[Data — start]

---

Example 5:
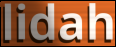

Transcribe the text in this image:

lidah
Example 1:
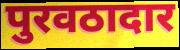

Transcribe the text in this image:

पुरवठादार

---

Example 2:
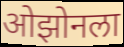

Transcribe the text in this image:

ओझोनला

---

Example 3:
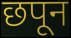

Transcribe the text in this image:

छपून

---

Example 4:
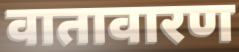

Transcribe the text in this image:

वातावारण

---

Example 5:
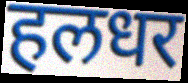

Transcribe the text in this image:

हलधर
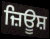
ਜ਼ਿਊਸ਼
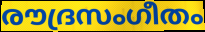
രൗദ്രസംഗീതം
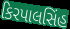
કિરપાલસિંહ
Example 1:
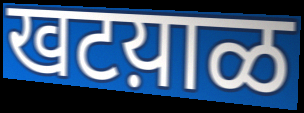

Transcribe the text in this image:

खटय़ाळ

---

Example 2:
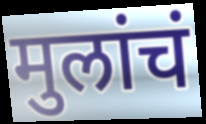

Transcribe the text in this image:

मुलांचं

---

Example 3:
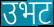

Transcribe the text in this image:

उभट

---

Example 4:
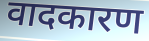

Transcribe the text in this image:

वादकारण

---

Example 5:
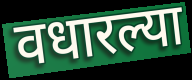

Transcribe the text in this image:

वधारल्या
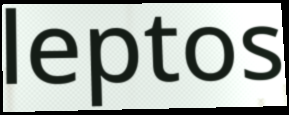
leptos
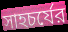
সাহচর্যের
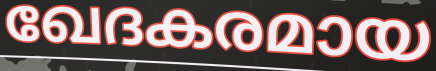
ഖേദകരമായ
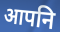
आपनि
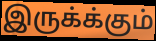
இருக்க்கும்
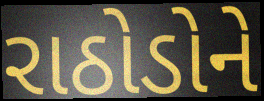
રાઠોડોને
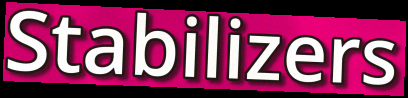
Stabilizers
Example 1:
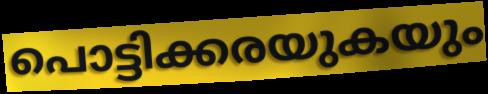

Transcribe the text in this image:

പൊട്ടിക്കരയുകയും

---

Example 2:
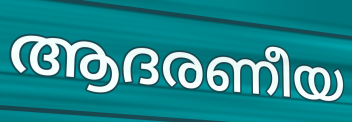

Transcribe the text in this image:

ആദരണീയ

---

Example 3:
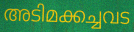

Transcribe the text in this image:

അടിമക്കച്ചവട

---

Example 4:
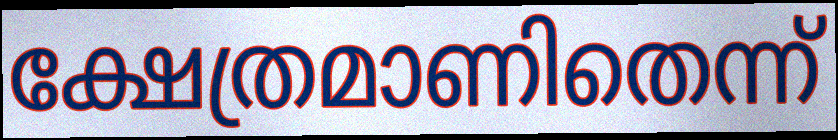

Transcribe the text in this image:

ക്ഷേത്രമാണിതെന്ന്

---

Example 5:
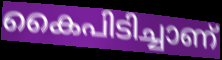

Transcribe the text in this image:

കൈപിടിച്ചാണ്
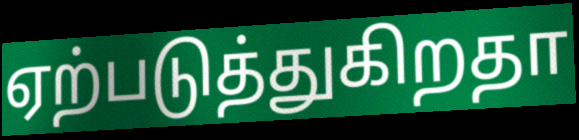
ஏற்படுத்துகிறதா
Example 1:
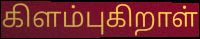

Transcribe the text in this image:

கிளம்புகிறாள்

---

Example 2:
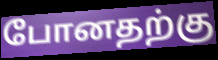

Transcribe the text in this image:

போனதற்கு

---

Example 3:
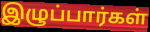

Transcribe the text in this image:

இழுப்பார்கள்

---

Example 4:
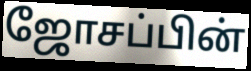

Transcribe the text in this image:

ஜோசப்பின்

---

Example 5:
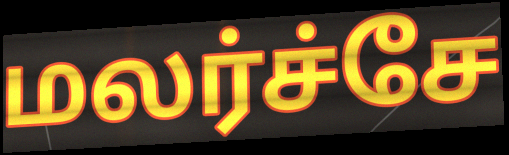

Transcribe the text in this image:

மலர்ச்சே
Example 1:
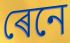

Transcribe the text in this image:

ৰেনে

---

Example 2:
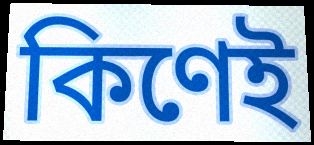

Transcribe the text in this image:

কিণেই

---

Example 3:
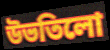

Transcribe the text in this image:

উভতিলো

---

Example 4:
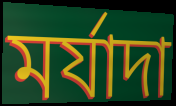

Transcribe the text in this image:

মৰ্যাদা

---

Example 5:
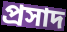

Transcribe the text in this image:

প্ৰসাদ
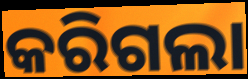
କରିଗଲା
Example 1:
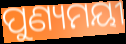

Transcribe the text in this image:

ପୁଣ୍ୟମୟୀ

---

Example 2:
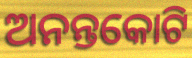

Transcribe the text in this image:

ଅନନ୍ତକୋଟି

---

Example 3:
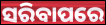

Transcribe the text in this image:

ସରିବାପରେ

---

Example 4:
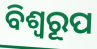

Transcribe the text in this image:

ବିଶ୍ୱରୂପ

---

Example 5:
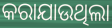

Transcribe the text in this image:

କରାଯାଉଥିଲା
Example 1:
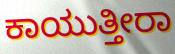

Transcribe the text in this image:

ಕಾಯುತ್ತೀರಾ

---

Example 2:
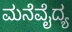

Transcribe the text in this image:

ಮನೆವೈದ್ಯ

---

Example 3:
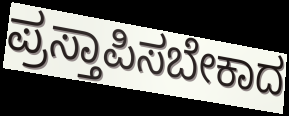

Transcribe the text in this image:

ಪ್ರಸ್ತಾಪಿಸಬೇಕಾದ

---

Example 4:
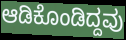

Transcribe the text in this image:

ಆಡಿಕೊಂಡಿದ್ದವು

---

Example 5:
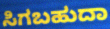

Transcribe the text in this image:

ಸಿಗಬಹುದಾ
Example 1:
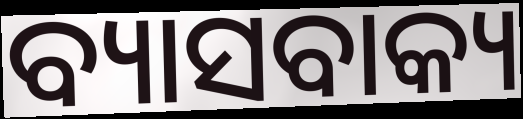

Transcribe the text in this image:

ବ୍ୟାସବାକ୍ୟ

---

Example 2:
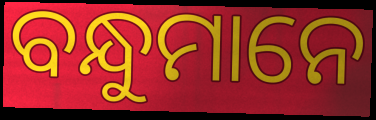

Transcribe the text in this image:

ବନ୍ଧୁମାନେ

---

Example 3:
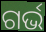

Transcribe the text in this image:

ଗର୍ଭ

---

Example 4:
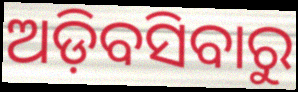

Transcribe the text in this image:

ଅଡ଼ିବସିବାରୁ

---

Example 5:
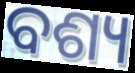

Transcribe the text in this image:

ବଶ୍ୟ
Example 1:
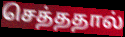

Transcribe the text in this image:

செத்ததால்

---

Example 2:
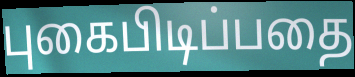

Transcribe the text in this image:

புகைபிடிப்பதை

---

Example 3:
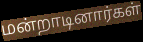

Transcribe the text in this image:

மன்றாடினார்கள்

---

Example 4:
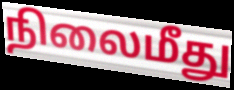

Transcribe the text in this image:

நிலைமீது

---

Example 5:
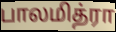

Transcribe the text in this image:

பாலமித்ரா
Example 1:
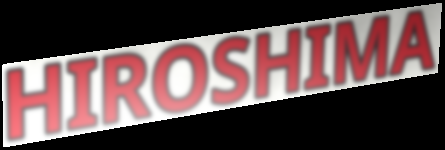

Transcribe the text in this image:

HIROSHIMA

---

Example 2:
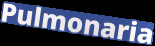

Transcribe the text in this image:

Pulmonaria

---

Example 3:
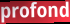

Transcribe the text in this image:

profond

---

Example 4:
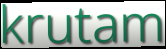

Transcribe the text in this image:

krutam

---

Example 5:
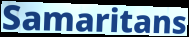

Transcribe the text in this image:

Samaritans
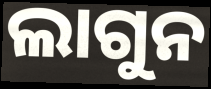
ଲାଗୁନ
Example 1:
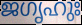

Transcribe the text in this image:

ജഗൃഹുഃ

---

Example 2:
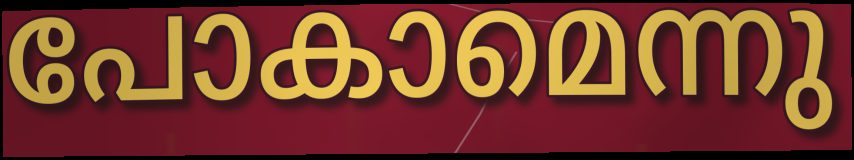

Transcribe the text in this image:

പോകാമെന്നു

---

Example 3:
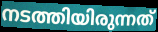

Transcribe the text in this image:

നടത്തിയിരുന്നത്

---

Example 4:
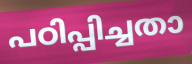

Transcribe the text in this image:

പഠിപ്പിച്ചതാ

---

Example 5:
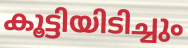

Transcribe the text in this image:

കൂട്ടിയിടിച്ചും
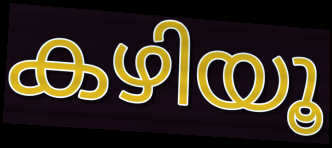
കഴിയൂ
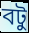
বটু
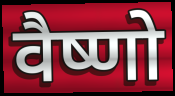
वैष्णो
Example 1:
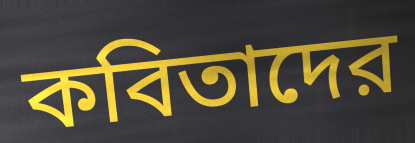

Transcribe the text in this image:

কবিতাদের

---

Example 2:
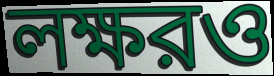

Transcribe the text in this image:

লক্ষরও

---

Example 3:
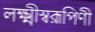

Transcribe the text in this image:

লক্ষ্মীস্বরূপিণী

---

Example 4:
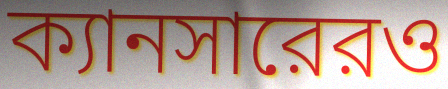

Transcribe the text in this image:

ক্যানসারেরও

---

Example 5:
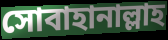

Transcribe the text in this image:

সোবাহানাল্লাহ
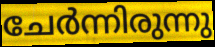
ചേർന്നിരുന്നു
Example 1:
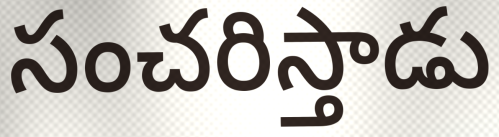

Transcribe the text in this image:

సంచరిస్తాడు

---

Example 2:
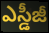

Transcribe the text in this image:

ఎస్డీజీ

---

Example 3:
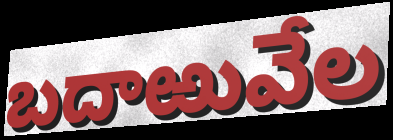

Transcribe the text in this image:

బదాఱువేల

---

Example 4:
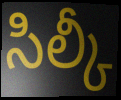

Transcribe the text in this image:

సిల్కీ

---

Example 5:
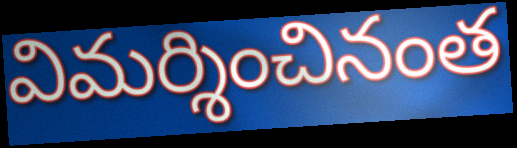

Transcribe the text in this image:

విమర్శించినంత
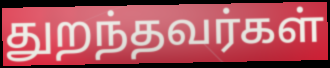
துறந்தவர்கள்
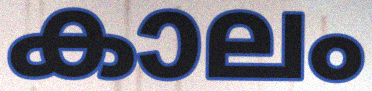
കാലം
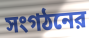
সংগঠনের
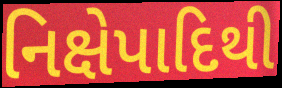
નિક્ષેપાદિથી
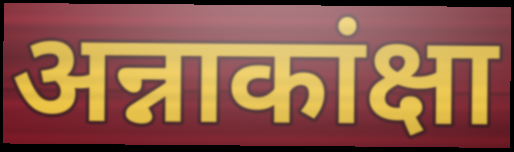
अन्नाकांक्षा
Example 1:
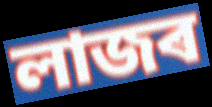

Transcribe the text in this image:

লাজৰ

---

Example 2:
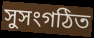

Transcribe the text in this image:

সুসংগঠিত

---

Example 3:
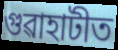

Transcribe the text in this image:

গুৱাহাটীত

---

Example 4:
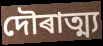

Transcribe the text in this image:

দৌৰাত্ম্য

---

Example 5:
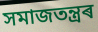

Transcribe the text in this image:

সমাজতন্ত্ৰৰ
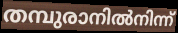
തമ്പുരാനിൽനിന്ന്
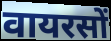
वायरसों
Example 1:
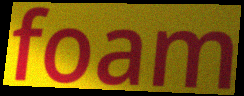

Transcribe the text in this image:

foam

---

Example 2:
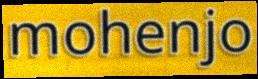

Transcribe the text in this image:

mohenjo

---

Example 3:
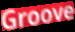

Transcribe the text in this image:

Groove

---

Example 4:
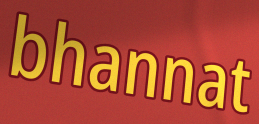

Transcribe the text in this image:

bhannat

[Data — finish]

Task statement:
Once the pictures are set aside, write out the entries verbatim.

Solution to this problem:
---

Example 5:

Transcribe the text in this image:

lidah
Example 1:

Transcribe the text in this image:

पुरवठादार

---

Example 2:

Transcribe the text in this image:

ओझोनला

---

Example 3:

Transcribe the text in this image:

छपून

---

Example 4:

Transcribe the text in this image:

वातावारण

---

Example 5:

Transcribe the text in this image:

हलधर
ਜ਼ਿਊਸ਼
രൗദ്രസംഗീതം
કિરપાલસિંહ
Example 1:

Transcribe the text in this image:

खटय़ाळ

---

Example 2:

Transcribe the text in this image:

मुलांचं

---

Example 3:

Transcribe the text in this image:

उभट

---

Example 4:

Transcribe the text in this image:

वादकारण

---

Example 5:

Transcribe the text in this image:

वधारल्या
leptos
সাহচর্যের
ഖേദകരമായ
आपनि
இருக்க்கும்
રાઠોડોને
Stabilizers
Example 1:

Transcribe the text in this image:

പൊട്ടിക്കരയുകയും

---

Example 2:

Transcribe the text in this image:

ആദരണീയ

---

Example 3:

Transcribe the text in this image:

അടിമക്കച്ചവട

---

Example 4:

Transcribe the text in this image:

ക്ഷേത്രമാണിതെന്ന്

---

Example 5:

Transcribe the text in this image:

കൈപിടിച്ചാണ്
ஏற்படுத்துகிறதா
Example 1:

Transcribe the text in this image:

கிளம்புகிறாள்

---

Example 2:

Transcribe the text in this image:

போனதற்கு

---

Example 3:

Transcribe the text in this image:

இழுப்பார்கள்

---

Example 4:

Transcribe the text in this image:

ஜோசப்பின்

---

Example 5:

Transcribe the text in this image:

மலர்ச்சே
Example 1:

Transcribe the text in this image:

ৰেনে

---

Example 2:

Transcribe the text in this image:

কিণেই

---

Example 3:

Transcribe the text in this image:

উভতিলো

---

Example 4:

Transcribe the text in this image:

মৰ্যাদা

---

Example 5:

Transcribe the text in this image:

প্ৰসাদ
କରିଗଲା
Example 1:

Transcribe the text in this image:

ପୁଣ୍ୟମୟୀ

---

Example 2:

Transcribe the text in this image:

ଅନନ୍ତକୋଟି

---

Example 3:

Transcribe the text in this image:

ସରିବାପରେ

---

Example 4:

Transcribe the text in this image:

ବିଶ୍ୱରୂପ

---

Example 5:

Transcribe the text in this image:

କରାଯାଉଥିଲା
Example 1:

Transcribe the text in this image:

ಕಾಯುತ್ತೀರಾ

---

Example 2:

Transcribe the text in this image:

ಮನೆವೈದ್ಯ

---

Example 3:

Transcribe the text in this image:

ಪ್ರಸ್ತಾಪಿಸಬೇಕಾದ

---

Example 4:

Transcribe the text in this image:

ಆಡಿಕೊಂಡಿದ್ದವು

---

Example 5:

Transcribe the text in this image:

ಸಿಗಬಹುದಾ
Example 1:

Transcribe the text in this image:

ବ୍ୟାସବାକ୍ୟ

---

Example 2:

Transcribe the text in this image:

ବନ୍ଧୁମାନେ

---

Example 3:

Transcribe the text in this image:

ଗର୍ଭ

---

Example 4:

Transcribe the text in this image:

ଅଡ଼ିବସିବାରୁ

---

Example 5:

Transcribe the text in this image:

ବଶ୍ୟ
Example 1:

Transcribe the text in this image:

செத்ததால்

---

Example 2:

Transcribe the text in this image:

புகைபிடிப்பதை

---

Example 3:

Transcribe the text in this image:

மன்றாடினார்கள்

---

Example 4:

Transcribe the text in this image:

நிலைமீது

---

Example 5:

Transcribe the text in this image:

பாலமித்ரா
Example 1:

Transcribe the text in this image:

HIROSHIMA

---

Example 2:

Transcribe the text in this image:

Pulmonaria

---

Example 3:

Transcribe the text in this image:

profond

---

Example 4:

Transcribe the text in this image:

krutam

---

Example 5:

Transcribe the text in this image:

Samaritans
ଲାଗୁନ
Example 1:

Transcribe the text in this image:

ജഗൃഹുഃ

---

Example 2:

Transcribe the text in this image:

പോകാമെന്നു

---

Example 3:

Transcribe the text in this image:

നടത്തിയിരുന്നത്

---

Example 4:

Transcribe the text in this image:

പഠിപ്പിച്ചതാ

---

Example 5:

Transcribe the text in this image:

കൂട്ടിയിടിച്ചും
കഴിയൂ
বটু
वैष्णो
Example 1:

Transcribe the text in this image:

কবিতাদের

---

Example 2:

Transcribe the text in this image:

লক্ষরও

---

Example 3:

Transcribe the text in this image:

লক্ষ্মীস্বরূপিণী

---

Example 4:

Transcribe the text in this image:

ক্যানসারেরও

---

Example 5:

Transcribe the text in this image:

সোবাহানাল্লাহ
ചേർന്നിരുന്നു
Example 1:

Transcribe the text in this image:

సంచరిస్తాడు

---

Example 2:

Transcribe the text in this image:

ఎస్డీజీ

---

Example 3:

Transcribe the text in this image:

బదాఱువేల

---

Example 4:

Transcribe the text in this image:

సిల్కీ

---

Example 5:

Transcribe the text in this image:

విమర్శించినంత
துறந்தவர்கள்
കാലം
সংগঠনের
નિક્ષેપાદિથી
अन्नाकांक्षा
Example 1:

Transcribe the text in this image:

লাজৰ

---

Example 2:

Transcribe the text in this image:

সুসংগঠিত

---

Example 3:

Transcribe the text in this image:

গুৱাহাটীত

---

Example 4:

Transcribe the text in this image:

দৌৰাত্ম্য

---

Example 5:

Transcribe the text in this image:

সমাজতন্ত্ৰৰ
തമ്പുരാനിൽനിന്ന്
वायरसों
Example 1:

Transcribe the text in this image:

foam

---

Example 2:

Transcribe the text in this image:

mohenjo

---

Example 3:

Transcribe the text in this image:

Groove

---

Example 4:

Transcribe the text in this image:

bhannat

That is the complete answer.